Limitations and future research

The two experiments reported here used anagrams, but of course there are dozens of problem types that have been and could be used for research on insight moments. Future work with other sorts of problems is needed to explore the potential of the DRM paradigm more broadly. For example, subsequent research could explore different underlying mechanisms of ‘Aha’ (e.g., restructuring, transfer, memory pops) that might lead to variable false insights in concert with the DRM paradigm. Relatedly, a somewhat open question remains as to how exactly participants arrived at their false insight: Did it follow an explicit or implicit process of inference? That is, did the false anagram solution appear to participants spontaneously (implicit route), or did they analytically infer that anagram solutions are sometimes associated with words from the list and thereby find a matching solution (explicit route). We favor the implicit route because previous research strongly indicates that ‘Aha’ moments tend to follow implicit processing (Amabile et al., 1986; Bowden, 1997; Grant & Spivey, 2003; Hattori et al., 2013; Laukkonen et al., 2020; Laukkonen et al., 2021; Maier, 1931; Salvi et al., 2015; Salvi & Bowden, 2020; Schunn & Dunbar, 1996; Sio & Ormerod, 2009). Since false anagram solutions had to be accompanied by ‘Aha’ experiences to be considered a ‘false insight,’ these false insights presumably occurred to the participant following implicit processing. Theoretically, if the explicit route was followed then ‘Aha’ moments would not have occurred in the first place.
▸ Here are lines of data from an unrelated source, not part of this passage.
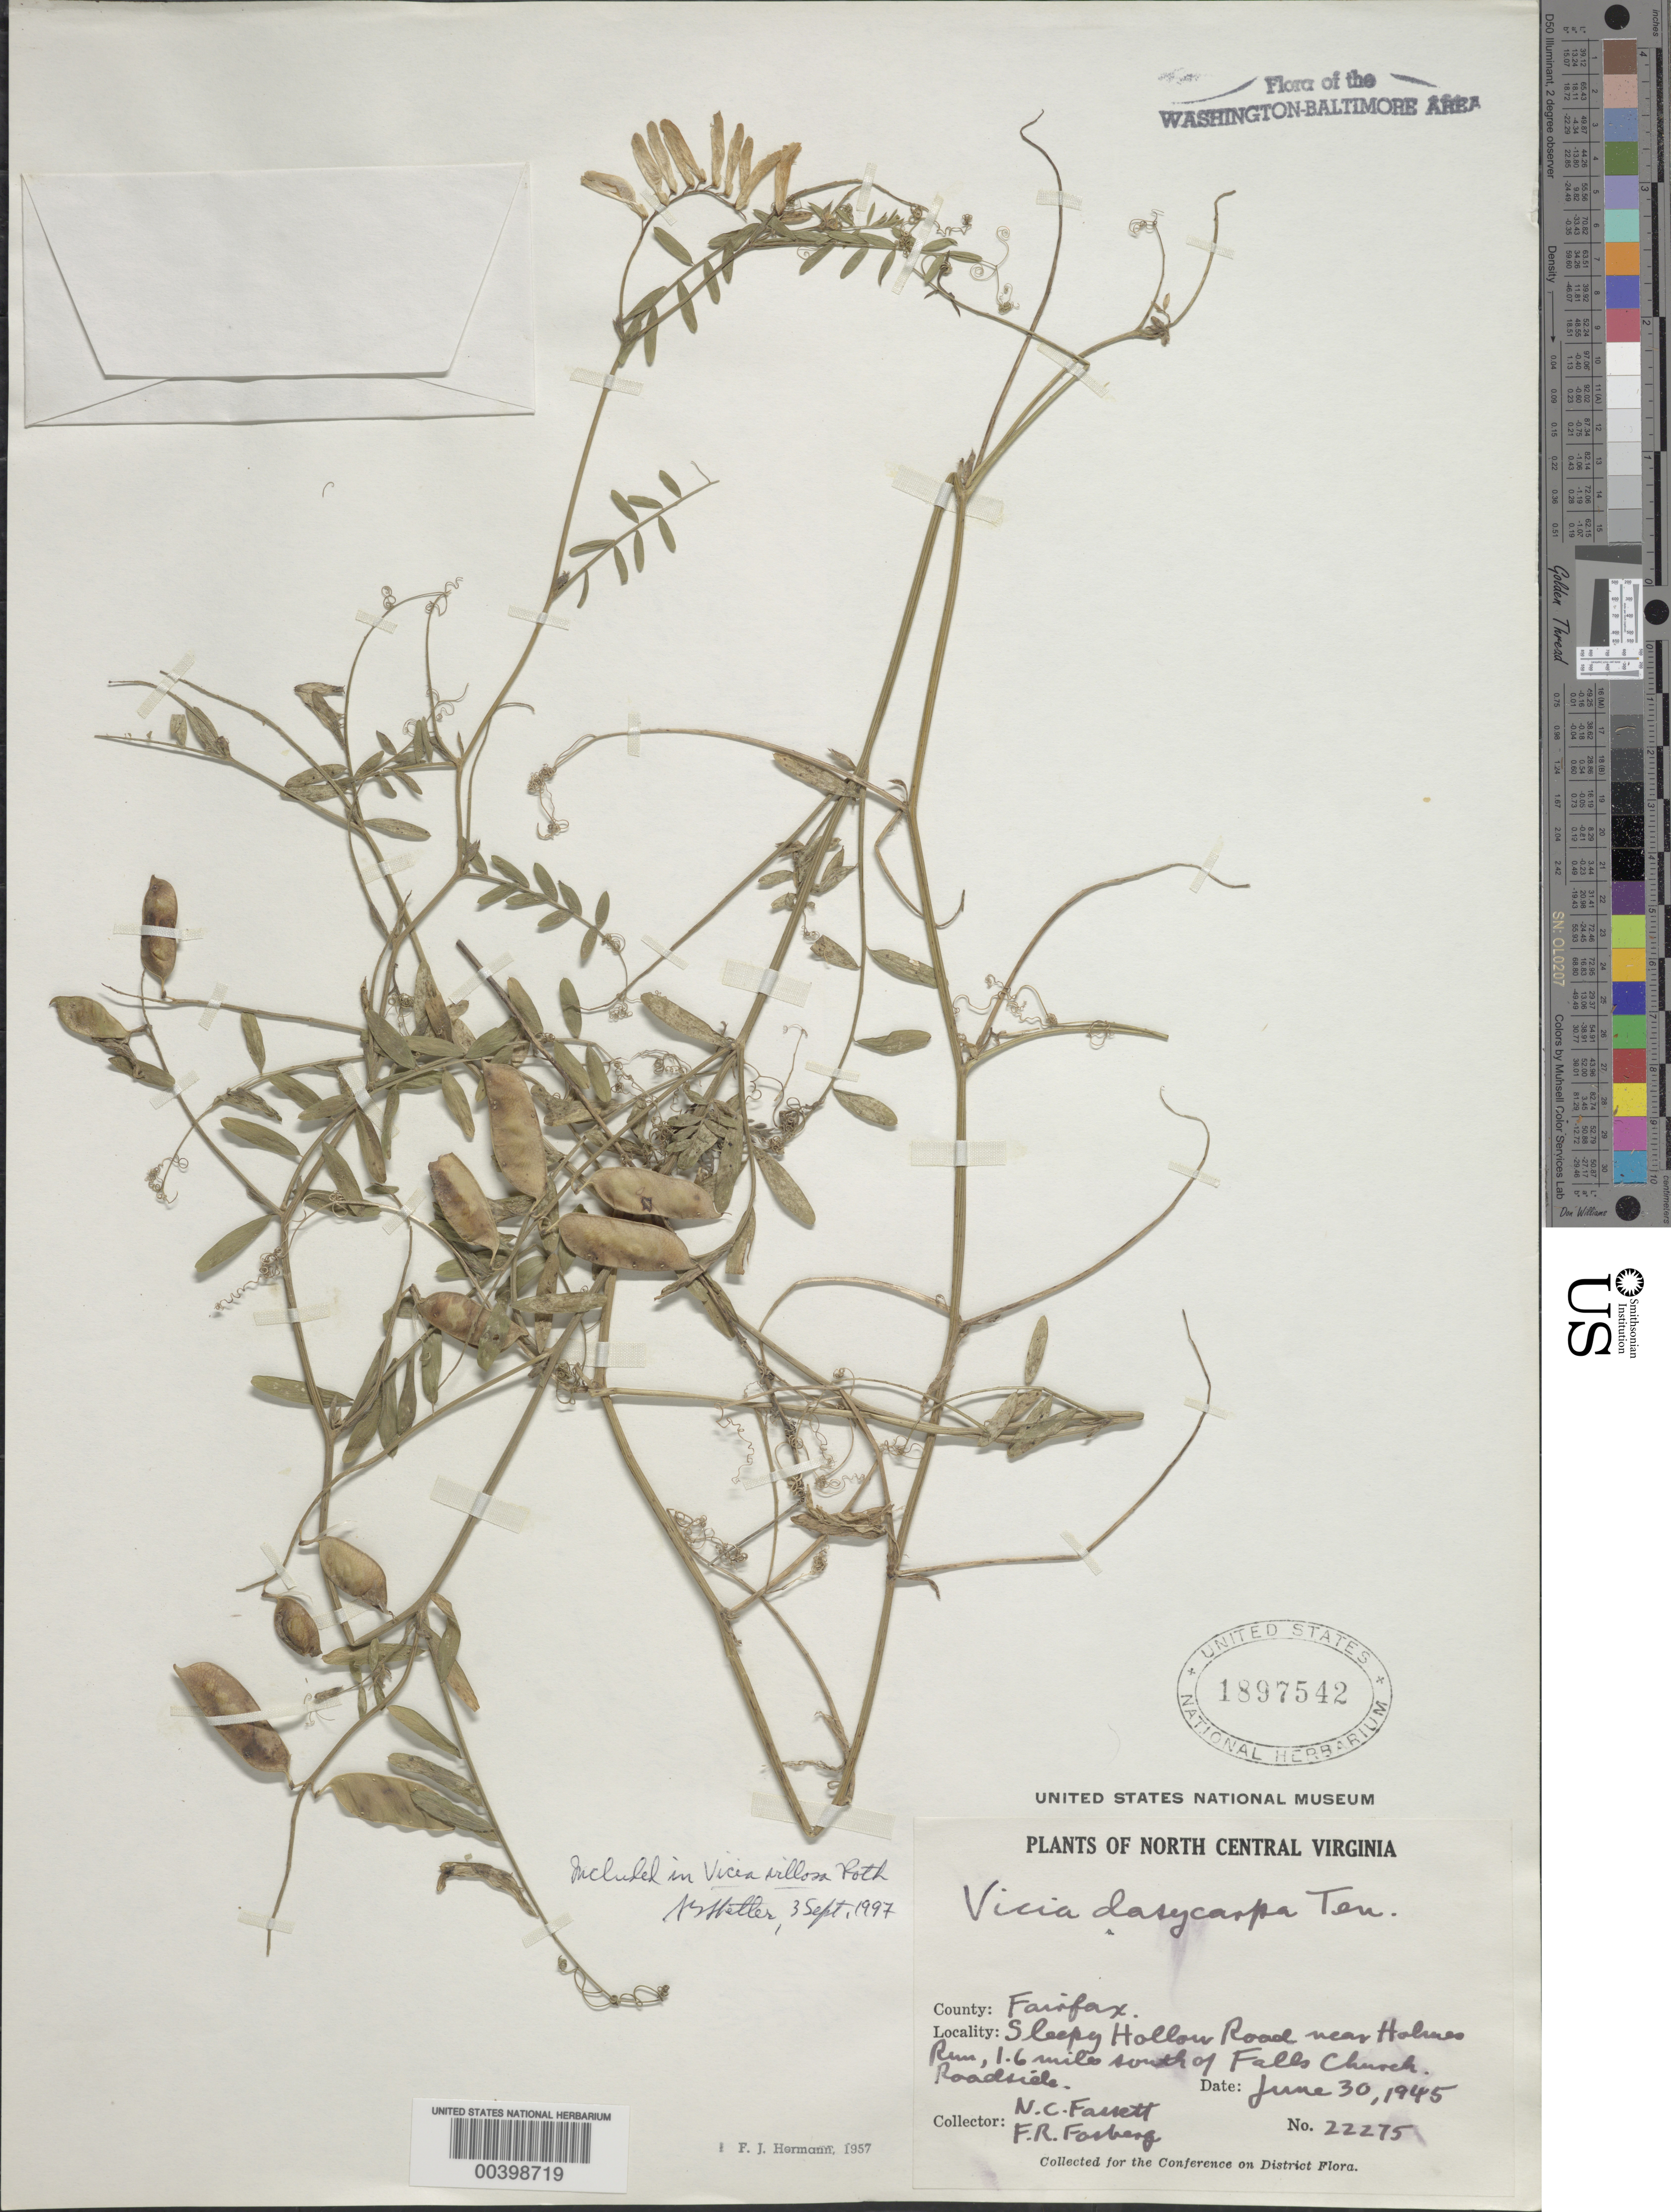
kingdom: Plantae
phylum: Tracheophyta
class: Magnoliopsida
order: Fabales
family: Fabaceae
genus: Vicia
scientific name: Vicia villosa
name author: Roth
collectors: N. C. Fassett & F. R. Fosberg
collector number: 22275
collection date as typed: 30 Jun 1945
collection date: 1945-06-30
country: United States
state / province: Virginia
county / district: Fairfax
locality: Sleepy Hollow Road, near Holmes Run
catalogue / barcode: US 1897542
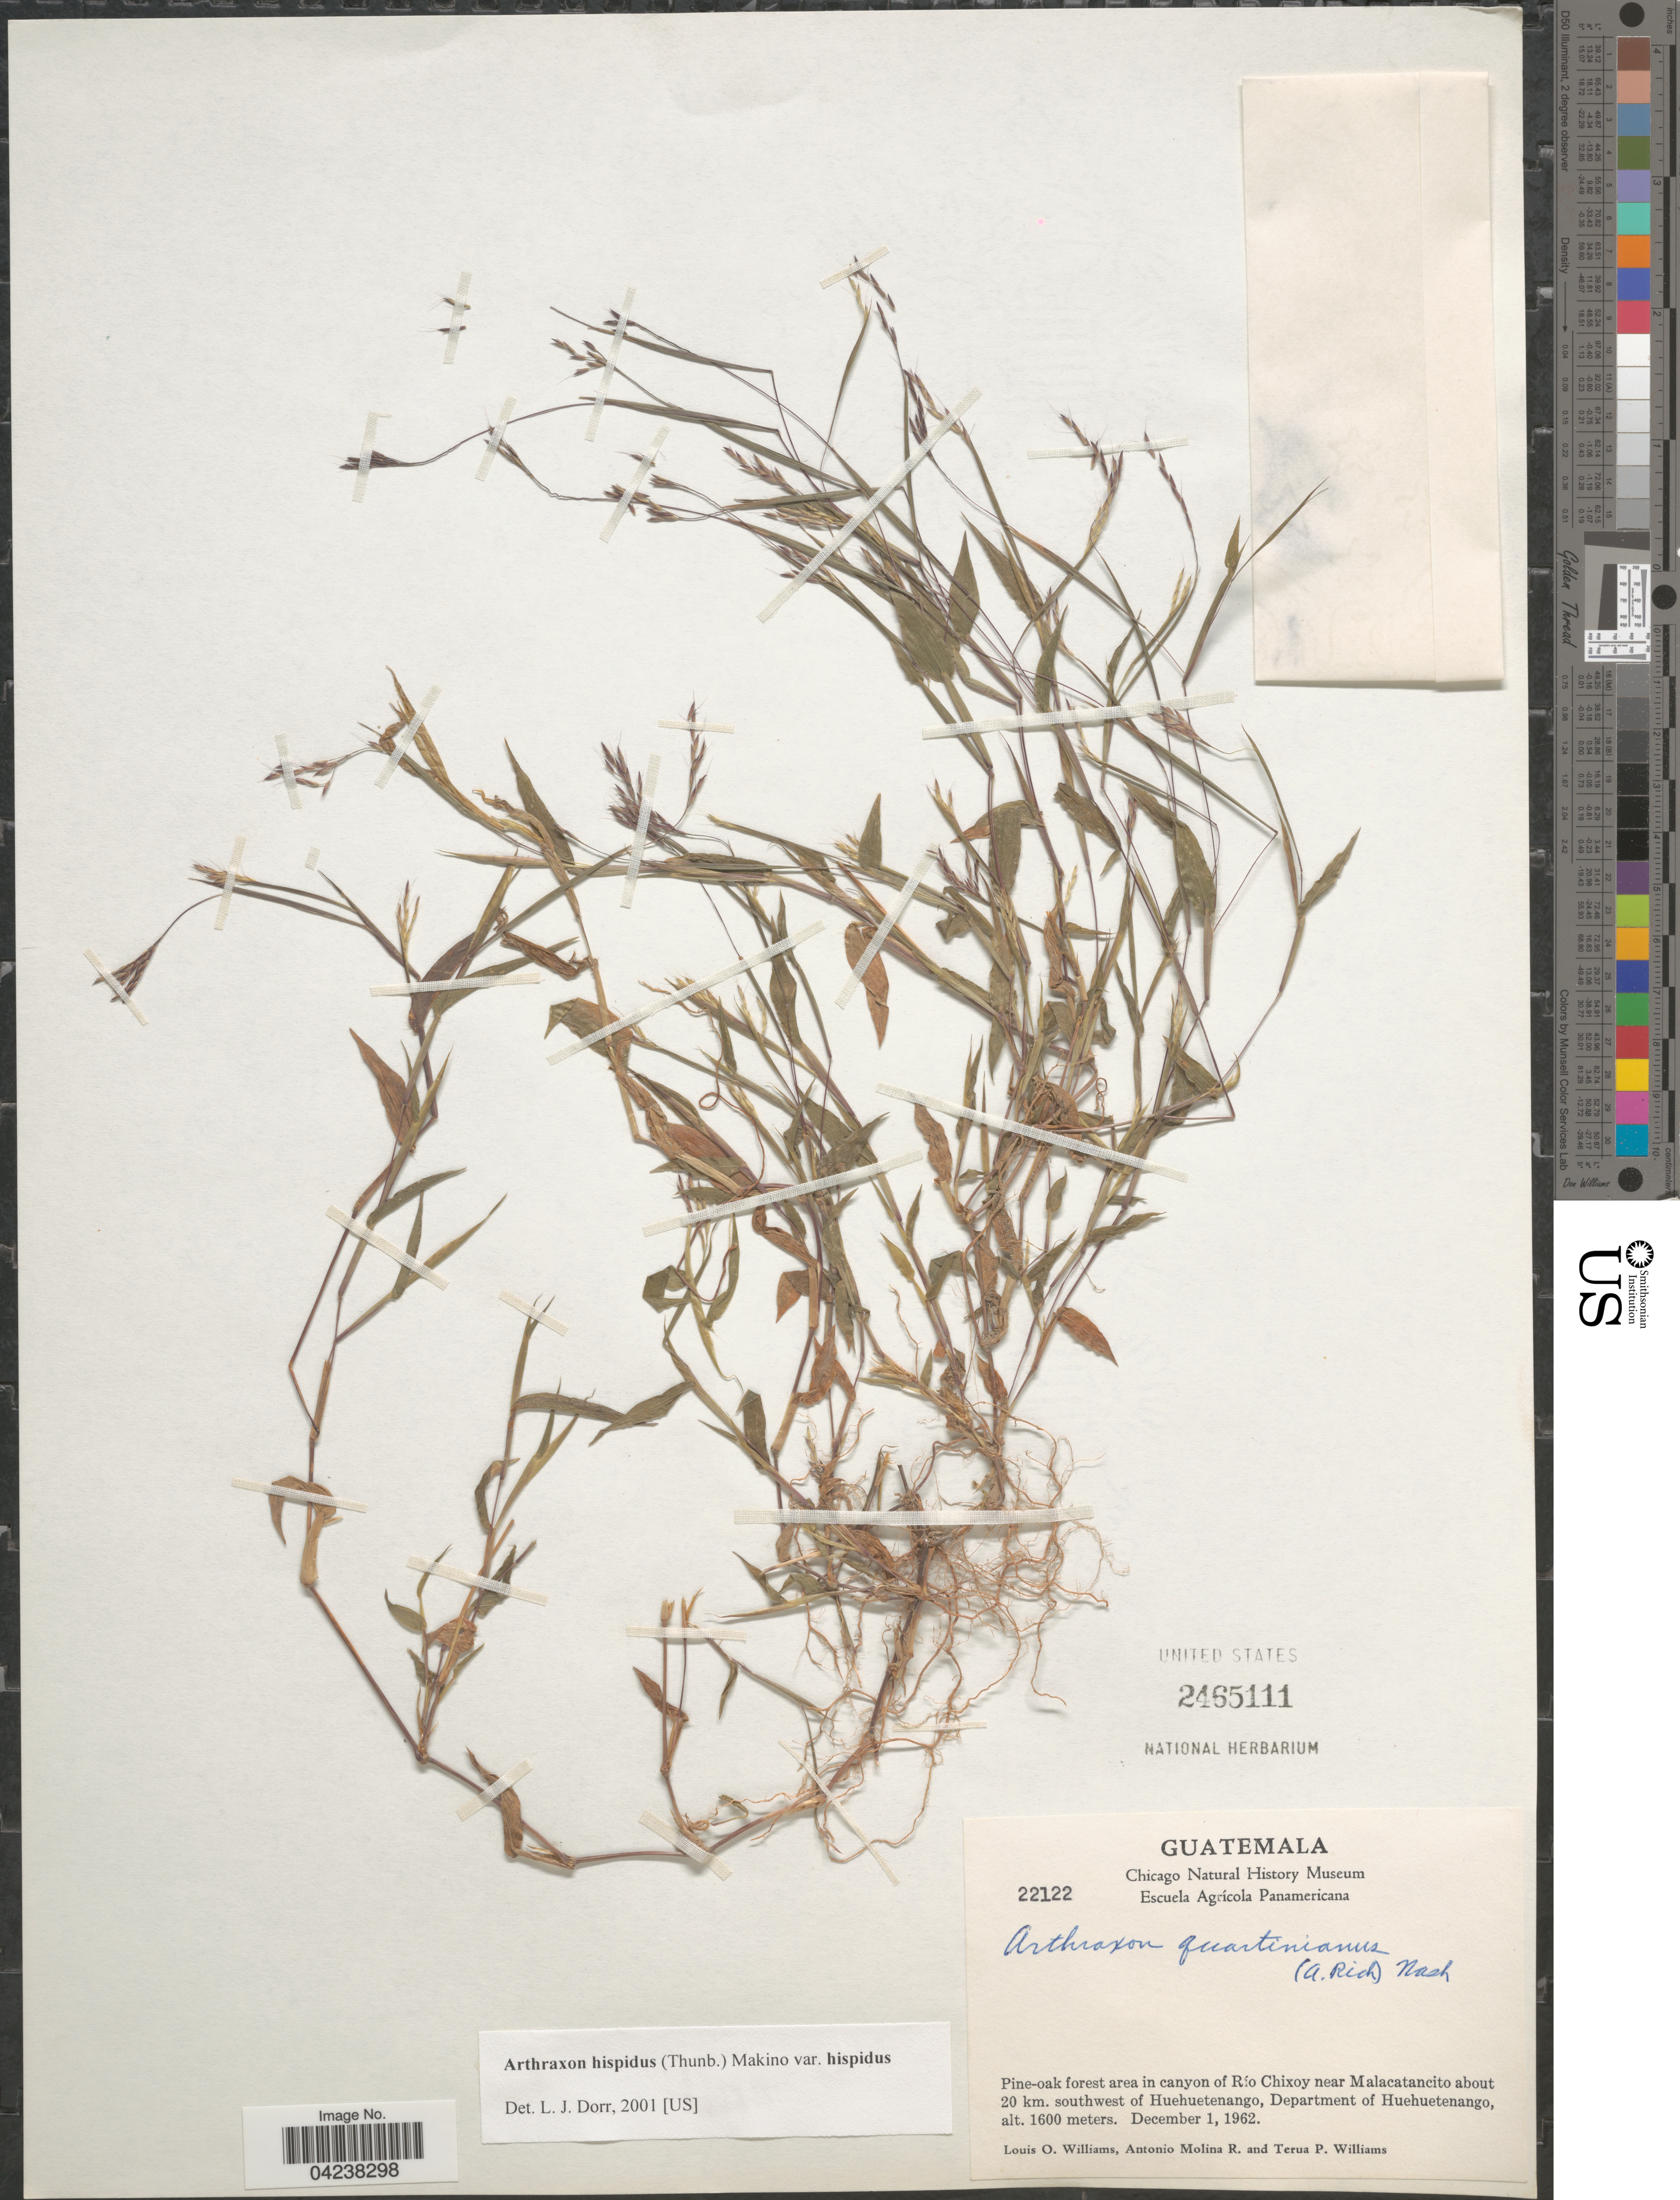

We also had no way of equating the degree of visual similarity with the magnitude of sematic priming, so our conclusions regarding the joint importance of these two manipulations are limited to the current manipulations. Nonetheless, at this point we may tentatively conclude that false insights are a product of the same general processes as true insights, and thereby reflect a restructuring of a problem driven by past experience (Danek et al., 2020). Our results suggest that this sudden and dramatic restructuring can lead to false insights when the problem-solving context misleads people into inappropriately connecting ideas or experiences that do not actually belong together. In our paradigm, we lured people into this experience by planting an idea in their mind (semantic priming) and then providing a stimulus that closely resembled an instantiation of that idea (visual similarity), thereby making the solution seem feasible.

Conclusions

Should we trust our epiphanies? Our research demonstrates that ‘Aha’ moments are not necessarily correct and that false insights can be induced by manipulating what one is thinking and seeing at the moment of solution. These results suggest that our feelings, while often informative, are also sometimes misleading. Like any other heuristic, feelings of insight are probably a useful guide due to their general accuracy but will occasionally lead us astray. Our experiments have established the importance of past information in the experience of false insight and provided a method to make the experimental study of false insights tractable.